Jack Tramiel, the founder of Commodore and the man who helped popularize the personal computer, died on Sunday at the age of 83.
The Commodore 64, which was one of the first home computers to be created, left a huge mark on the computer industry worldwide after it hit the market in 1982.
“The millions of young people who learned their computing skills on the C64 went on to have a major impact on the computer industry, not only in Silicon Valley but worldwide. He taught the industry that the key to success is to continually lower prices while designing computers with more features every year,” Brian Bagnall, author of Commodore: A Company on the Edge, told CTVNews.ca.
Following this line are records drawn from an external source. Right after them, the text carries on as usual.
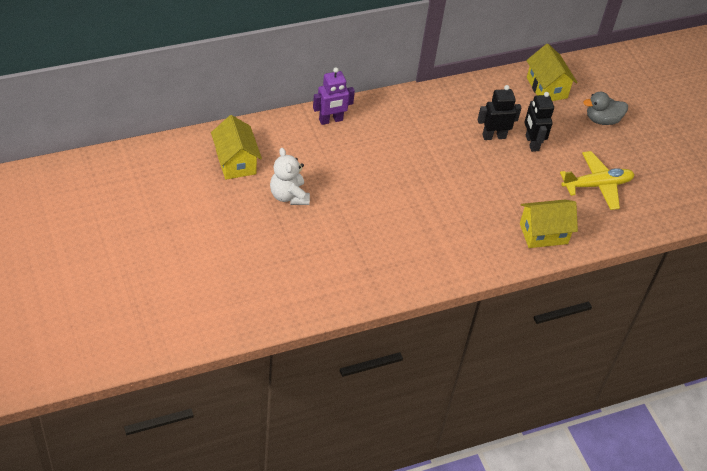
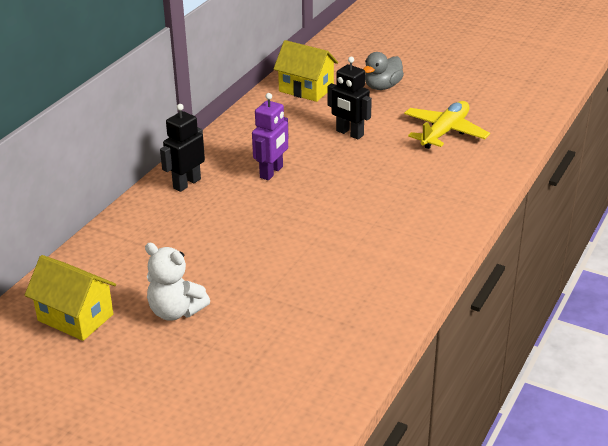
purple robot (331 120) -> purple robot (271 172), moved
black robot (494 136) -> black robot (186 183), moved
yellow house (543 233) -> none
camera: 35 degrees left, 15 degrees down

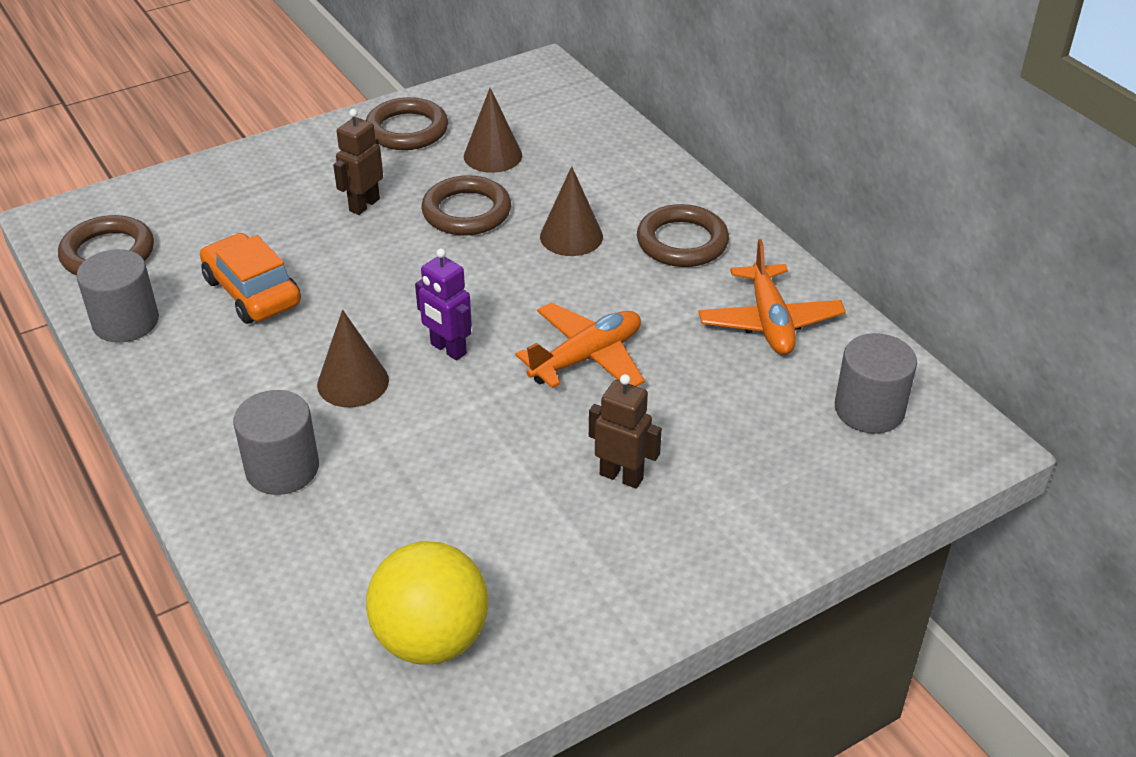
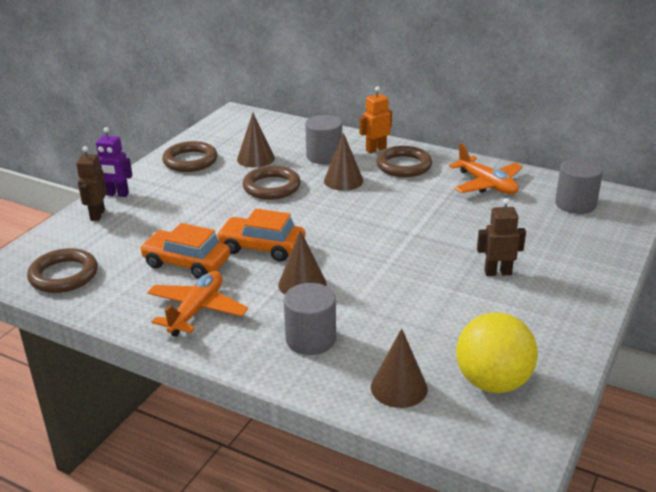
brown robot (364 205) -> brown robot (97 215), moved
purple robot (448 349) -> purple robot (117 194), moved
grey cylinder (126 322) -> grey cylinder (324 156), moved
orange plane (587 357) -> orange plane (197 310), moved
none -> orange robot (376 149)
none -> orange car (262 247)
none -> brown cone (399 387)
camera: 30 degrees left, 10 degrees down

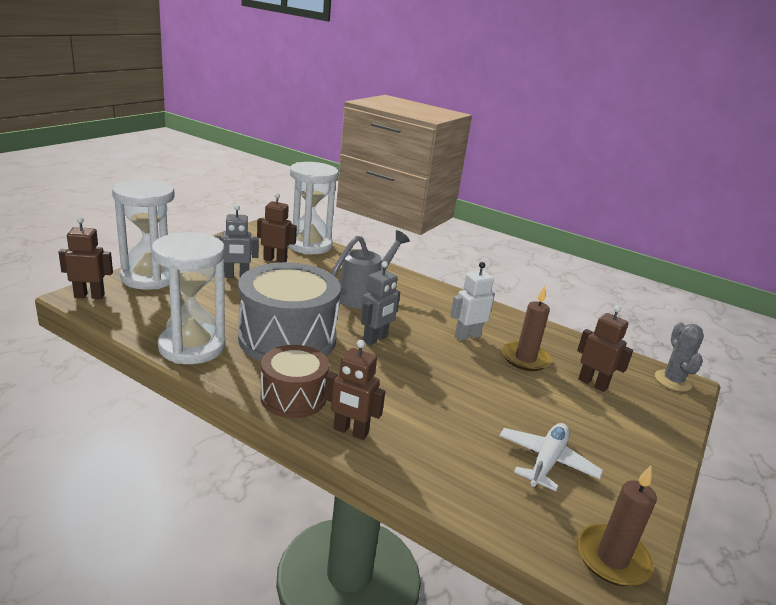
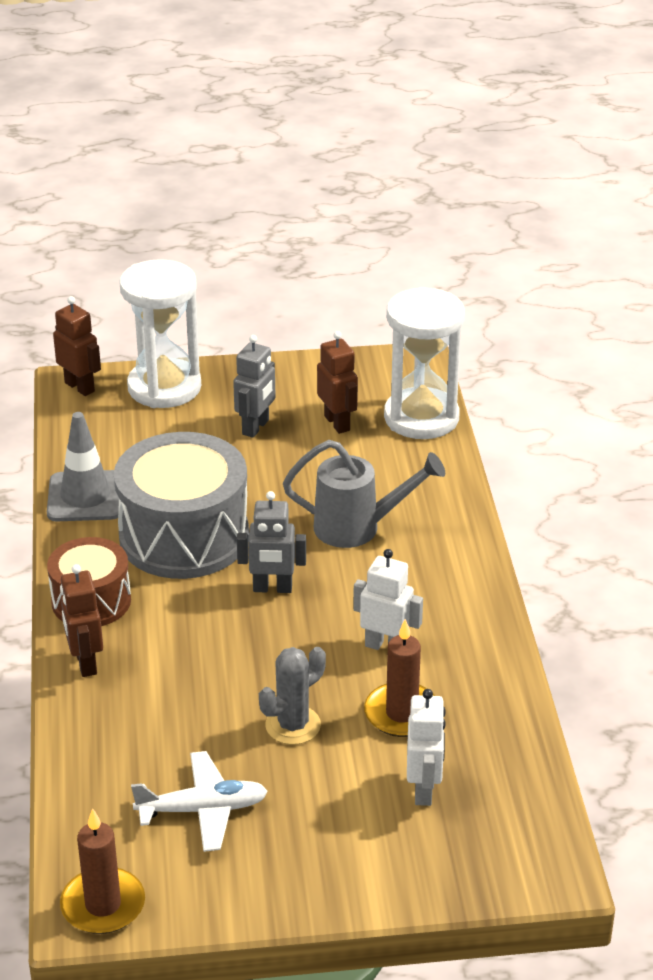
grey robot (236 276) -> grey robot (256 427), 105 degrees counterclockwise
white hourglass (192 347) -> grey traffic cone (85 497)
brown robot (592 383) -> white robot (424 790)
grey cactus (672 381) -> grey cactus (293 725), moved
camera: 55 degrees right, 10 degrees up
The Polish-born son of Jewish immigrants, Tramiel survived the Auschwitz concentration camps before moving to North America where he became an entrepreneur, inventor and businessman. He began his career in the U.S. in the late 1940s servicing typewriters for the U.S. army, before eventually moving to Toronto in 1955 and starting Commodore Business Machines International.
Tramiel, at the vanguard of the electronics movement, then shifted his business to California’s Silicon Valley in the late 1960s and began manufacturing calculators. He eventually launched the Commodore 64 in 1982, after first releasing the PET in 1977 and the VIC-20 in 1980. The precursors never achieved the popularity of the Commodore 64, which still qualifies as one of the most popular PCs ever made, having sold over 20 million units.
According to Bagnall, “Jack Tramiel was a larger than life character whose motto was ‘computers for the masses, not the classes.'”
“He was instrumental in getting computers into the hands of millions of teenagers, families on tight budgets, people on low incomes — people who would later become famous such as (Linux inventor) Linus Torvalds, whose first computer was the VIC-20.”
Tramiel is survived by his wife and three sons, and of course the indelible mark he left on the industry.